Photo of Melanie Clark from Today's Omaha Woman magazine.

Melanie Morrissey Clark

Caregivers Deserve Paid Sick Leave

Photo by Ben Semisch

The young mother working full-time for a package delivery service told me her story anonymously, fearing she would lose her job for speaking out publicly. She had two young children, and she was struggling. Her employer didn’t offer any paid sick leave, so every time one of her kids got sick, she had to choose between losing a day’s pay or sending them to school. Usually, she sent them to school, but worried this could make her children even sicker. She also felt guilty knowing they were spreading illnesses to other children.

Well-check visits with doctors and dentists were almost impossible to schedule, which made her feel like she wasn’t doing her job as a mother. The stress was weighing heavily on her, but she needed her paycheck to pay rent and put food on the table.

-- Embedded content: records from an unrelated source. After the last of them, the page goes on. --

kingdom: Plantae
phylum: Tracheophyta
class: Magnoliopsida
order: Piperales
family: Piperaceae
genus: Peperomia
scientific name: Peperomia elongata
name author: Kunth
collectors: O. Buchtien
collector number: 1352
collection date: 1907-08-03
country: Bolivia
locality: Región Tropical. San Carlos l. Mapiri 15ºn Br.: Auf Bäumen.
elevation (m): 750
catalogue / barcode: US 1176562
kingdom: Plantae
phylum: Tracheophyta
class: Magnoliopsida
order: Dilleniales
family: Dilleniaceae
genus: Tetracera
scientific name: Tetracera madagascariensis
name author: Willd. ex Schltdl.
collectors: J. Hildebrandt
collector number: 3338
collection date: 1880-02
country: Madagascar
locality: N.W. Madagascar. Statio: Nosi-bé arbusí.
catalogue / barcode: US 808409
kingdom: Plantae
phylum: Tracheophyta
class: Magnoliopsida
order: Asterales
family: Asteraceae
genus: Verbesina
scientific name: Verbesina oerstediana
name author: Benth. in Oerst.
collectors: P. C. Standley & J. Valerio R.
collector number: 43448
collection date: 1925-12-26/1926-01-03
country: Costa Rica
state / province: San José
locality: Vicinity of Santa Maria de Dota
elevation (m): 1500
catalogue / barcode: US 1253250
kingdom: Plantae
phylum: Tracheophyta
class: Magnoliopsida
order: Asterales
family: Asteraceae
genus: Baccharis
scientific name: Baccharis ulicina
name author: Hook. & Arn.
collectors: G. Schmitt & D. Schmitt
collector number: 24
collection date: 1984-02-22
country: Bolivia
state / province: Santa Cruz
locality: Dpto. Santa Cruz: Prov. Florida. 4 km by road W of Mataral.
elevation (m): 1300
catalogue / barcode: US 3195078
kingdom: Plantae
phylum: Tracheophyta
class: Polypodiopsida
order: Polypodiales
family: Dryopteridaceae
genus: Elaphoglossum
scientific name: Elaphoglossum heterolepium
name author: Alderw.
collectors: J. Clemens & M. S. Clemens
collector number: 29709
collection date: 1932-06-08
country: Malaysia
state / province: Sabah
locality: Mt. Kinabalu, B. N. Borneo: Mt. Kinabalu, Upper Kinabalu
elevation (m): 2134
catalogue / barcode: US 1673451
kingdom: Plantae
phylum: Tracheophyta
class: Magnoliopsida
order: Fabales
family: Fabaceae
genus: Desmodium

When I wrote this story on paid sick leave for Today’s Omaha Woman in 2001, the company this woman worked for wasn’t required to offer paid sick leave. So, they didn’t. Unfortunately, not much has changed in more than two decades.

Although nearly 80 percent of school-age children in Nebraska have working parents, most of them don’t have access to any paid sick days. Parents are forced to choose between losing pay and sending sick children to school, over and over again.

Paid sick leave policies improve the health of families and advance gender equity. Women are still typically the primary caregivers for children and aging parents. Yet 43 percent of working mothers don’t have access to paid sick leave. This includes 54 percent of Latina mothers and 42 percent of Black mothers.

In November of 2024, Nebraskans will have the chance to vote on whether businesses should offer paid sick leave to their employees. If voters pass this initiative, Nebraska businesses would be required to offer paid sick leave. But employees would have to earn these hours: One hour of paid sick leave for every 30 hours worked and employers cannot retaliate against employees who use paid sick time. The law wouldn’t go into effect until October 1, 2025.

This is a change that is long overdue, and one that will make a significant impact on the health and well-being of entire families living in our state.

Advocating for positive changes that impact the lives of our neighbors is what this magazine, and the work of the Women’s Fund, is all about. On these pages, we feature women who are leading change in a variety of areas in our community, detailing their journeys and celebrating their wins.

But these women aren’t the only ones who can make a difference. Nebraskans from all walks of life make their voices heard when they vote in elections. Your vote matters—on ballot initiatives like paid sick leave and in every political race.

We live in a time when it’s easy to feel defeated and despairing. The challenges we face sometimes seem daunting. But never give up hope, and never stop trying. The seemingly smallest act can make a huge difference in someone else’s life. Or even in your own.